賃貸アパートメーカーの利回り提案は驚くことに、土地費を含めず、建物費だけで計算している場合がほとんどです。賃貸アパートは「土地」に「建物」を建てることで、はじめて成立する事業であり、土地を除けば事業は成立しません。また建物がある限り土地だけを売却すると言うことは出来ず、土地評価額分の資産はその場所に眠ってしまいます。そう考えると、賃貸アパート事業の利回り計算は、あくまでも、以前から所有している土地であったとしても、投資額には見なしの土地価格を含めて計算をする必要があるのです。
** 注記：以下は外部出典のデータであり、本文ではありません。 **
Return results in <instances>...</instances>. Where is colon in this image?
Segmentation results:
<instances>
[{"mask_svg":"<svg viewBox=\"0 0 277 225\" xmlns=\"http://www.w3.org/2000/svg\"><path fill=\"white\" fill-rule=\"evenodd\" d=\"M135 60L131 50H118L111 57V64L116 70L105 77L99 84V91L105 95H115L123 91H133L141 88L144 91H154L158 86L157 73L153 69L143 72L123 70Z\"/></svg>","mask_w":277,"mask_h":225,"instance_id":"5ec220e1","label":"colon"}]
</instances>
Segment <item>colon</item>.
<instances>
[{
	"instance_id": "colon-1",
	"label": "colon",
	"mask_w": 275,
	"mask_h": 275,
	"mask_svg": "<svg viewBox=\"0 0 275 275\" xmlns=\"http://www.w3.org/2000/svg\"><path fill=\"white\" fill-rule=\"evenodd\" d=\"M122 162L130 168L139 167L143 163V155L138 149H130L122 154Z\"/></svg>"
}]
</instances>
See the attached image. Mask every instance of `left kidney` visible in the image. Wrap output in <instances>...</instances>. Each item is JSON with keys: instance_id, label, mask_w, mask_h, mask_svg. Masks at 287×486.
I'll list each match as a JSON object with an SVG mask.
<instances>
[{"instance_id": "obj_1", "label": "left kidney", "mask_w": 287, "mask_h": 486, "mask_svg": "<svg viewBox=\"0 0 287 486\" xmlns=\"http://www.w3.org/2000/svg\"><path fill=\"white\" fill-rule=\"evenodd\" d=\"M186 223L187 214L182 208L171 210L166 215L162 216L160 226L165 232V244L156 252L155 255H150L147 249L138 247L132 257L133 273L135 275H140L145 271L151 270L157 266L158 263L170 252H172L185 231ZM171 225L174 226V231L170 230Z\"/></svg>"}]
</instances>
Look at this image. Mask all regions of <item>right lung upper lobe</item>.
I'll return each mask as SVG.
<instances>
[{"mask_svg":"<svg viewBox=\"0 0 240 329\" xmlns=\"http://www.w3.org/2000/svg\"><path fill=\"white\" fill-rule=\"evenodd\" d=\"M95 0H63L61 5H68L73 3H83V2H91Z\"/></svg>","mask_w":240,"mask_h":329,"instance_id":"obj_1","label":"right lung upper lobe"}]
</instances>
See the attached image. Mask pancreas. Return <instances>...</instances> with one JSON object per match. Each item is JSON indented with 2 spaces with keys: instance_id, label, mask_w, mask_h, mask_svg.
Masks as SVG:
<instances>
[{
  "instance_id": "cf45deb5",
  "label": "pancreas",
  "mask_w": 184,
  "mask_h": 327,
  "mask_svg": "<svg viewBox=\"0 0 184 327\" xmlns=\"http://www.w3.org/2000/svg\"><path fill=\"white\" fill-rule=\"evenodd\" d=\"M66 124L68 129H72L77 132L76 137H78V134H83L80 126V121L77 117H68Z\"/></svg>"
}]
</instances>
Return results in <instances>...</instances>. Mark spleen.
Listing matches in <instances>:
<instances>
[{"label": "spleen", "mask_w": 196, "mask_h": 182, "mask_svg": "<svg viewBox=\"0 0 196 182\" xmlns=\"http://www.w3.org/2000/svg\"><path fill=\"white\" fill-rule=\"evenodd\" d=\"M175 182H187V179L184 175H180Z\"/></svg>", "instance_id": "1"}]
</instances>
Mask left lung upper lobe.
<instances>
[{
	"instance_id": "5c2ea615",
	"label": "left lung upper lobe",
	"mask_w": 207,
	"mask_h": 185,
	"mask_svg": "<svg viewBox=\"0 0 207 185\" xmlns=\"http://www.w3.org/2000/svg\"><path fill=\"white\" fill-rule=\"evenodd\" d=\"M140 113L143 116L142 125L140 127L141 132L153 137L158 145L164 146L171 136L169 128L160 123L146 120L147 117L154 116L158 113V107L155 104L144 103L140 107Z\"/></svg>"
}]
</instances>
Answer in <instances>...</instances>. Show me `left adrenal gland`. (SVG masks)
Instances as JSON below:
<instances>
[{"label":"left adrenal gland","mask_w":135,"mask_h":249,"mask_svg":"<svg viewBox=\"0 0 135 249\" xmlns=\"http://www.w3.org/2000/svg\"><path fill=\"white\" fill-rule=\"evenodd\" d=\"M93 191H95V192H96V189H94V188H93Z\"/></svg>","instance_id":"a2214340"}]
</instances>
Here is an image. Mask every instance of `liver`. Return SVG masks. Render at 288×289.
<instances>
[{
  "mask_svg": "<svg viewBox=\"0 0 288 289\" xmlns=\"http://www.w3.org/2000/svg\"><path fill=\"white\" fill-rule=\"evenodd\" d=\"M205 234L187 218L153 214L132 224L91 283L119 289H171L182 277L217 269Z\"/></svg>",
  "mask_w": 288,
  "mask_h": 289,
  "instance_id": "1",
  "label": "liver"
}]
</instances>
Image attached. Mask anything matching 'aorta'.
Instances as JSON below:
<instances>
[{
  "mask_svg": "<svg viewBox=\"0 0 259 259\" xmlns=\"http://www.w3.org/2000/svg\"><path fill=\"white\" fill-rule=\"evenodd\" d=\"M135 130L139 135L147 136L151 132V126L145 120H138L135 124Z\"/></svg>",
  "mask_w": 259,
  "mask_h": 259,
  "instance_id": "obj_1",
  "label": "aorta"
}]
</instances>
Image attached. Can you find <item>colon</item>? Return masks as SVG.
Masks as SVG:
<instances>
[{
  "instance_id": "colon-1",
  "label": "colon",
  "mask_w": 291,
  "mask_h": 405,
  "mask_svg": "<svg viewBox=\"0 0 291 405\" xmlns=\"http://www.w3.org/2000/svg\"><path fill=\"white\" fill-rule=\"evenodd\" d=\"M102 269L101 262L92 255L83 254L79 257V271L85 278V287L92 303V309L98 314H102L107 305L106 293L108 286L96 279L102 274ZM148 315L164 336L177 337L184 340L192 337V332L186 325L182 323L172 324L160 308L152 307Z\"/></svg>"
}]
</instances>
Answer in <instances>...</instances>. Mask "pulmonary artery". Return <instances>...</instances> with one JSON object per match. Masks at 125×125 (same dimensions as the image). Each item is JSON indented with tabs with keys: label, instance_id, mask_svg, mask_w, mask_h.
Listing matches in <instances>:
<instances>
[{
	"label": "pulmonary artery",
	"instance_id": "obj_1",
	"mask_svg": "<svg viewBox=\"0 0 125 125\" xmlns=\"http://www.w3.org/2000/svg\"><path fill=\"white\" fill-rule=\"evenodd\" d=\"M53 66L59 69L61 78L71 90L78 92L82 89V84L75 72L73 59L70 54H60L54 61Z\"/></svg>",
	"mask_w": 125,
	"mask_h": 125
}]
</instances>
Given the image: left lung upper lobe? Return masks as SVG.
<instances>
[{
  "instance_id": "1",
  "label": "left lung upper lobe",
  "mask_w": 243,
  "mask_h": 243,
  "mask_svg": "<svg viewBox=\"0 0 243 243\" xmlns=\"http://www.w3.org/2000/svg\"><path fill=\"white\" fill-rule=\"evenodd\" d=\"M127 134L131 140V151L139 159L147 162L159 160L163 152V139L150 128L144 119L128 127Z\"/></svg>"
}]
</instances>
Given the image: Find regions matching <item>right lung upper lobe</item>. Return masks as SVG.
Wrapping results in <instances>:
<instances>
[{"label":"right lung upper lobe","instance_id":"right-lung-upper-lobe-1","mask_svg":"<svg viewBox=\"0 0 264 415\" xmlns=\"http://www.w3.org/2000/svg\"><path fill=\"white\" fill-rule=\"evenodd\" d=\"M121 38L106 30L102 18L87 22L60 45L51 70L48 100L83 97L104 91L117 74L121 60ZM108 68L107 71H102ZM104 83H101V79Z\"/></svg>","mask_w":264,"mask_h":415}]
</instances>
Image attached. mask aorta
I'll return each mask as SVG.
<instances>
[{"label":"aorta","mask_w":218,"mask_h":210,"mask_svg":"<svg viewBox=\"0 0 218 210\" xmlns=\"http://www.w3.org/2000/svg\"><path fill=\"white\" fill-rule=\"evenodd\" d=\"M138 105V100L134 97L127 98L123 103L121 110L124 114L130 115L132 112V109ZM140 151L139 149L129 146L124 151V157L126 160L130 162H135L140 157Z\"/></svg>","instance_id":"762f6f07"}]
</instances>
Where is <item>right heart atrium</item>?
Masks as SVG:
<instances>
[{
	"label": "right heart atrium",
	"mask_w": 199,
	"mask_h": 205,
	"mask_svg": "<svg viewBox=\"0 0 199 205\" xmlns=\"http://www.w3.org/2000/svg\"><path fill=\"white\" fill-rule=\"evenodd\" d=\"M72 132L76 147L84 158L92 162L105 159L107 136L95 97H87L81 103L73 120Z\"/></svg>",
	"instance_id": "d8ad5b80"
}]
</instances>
なぜ土地費を含めないとダメなのかは、とても分かりやすい事例として、全国の駅前を中心に実施される再開発事業を見れば明白です。公共事業として市や県のみならず、国からも補助金が執行されるため、厳格な透明性や公平性が求められ、数多くの地権者の資産を共同化することが特徴ですが、この事業で駅前の土地所有者に対して、「皆さん、土地は既にお持ちなので」と言って、土地費を総事業費に含めないケースなどは、ただの一例もありません。
全国の中心都市駅前で、数百億の再開発事業を推進するコンサル会社はまさに事業のプロ集団です。そう書けば、いかに多くのアパートメーカーの考え方が、事業検討の方法として不適切なのか、ご理解いただけると思います。
この計算をきちんとやれば、一般的に利回りは一気に半減します。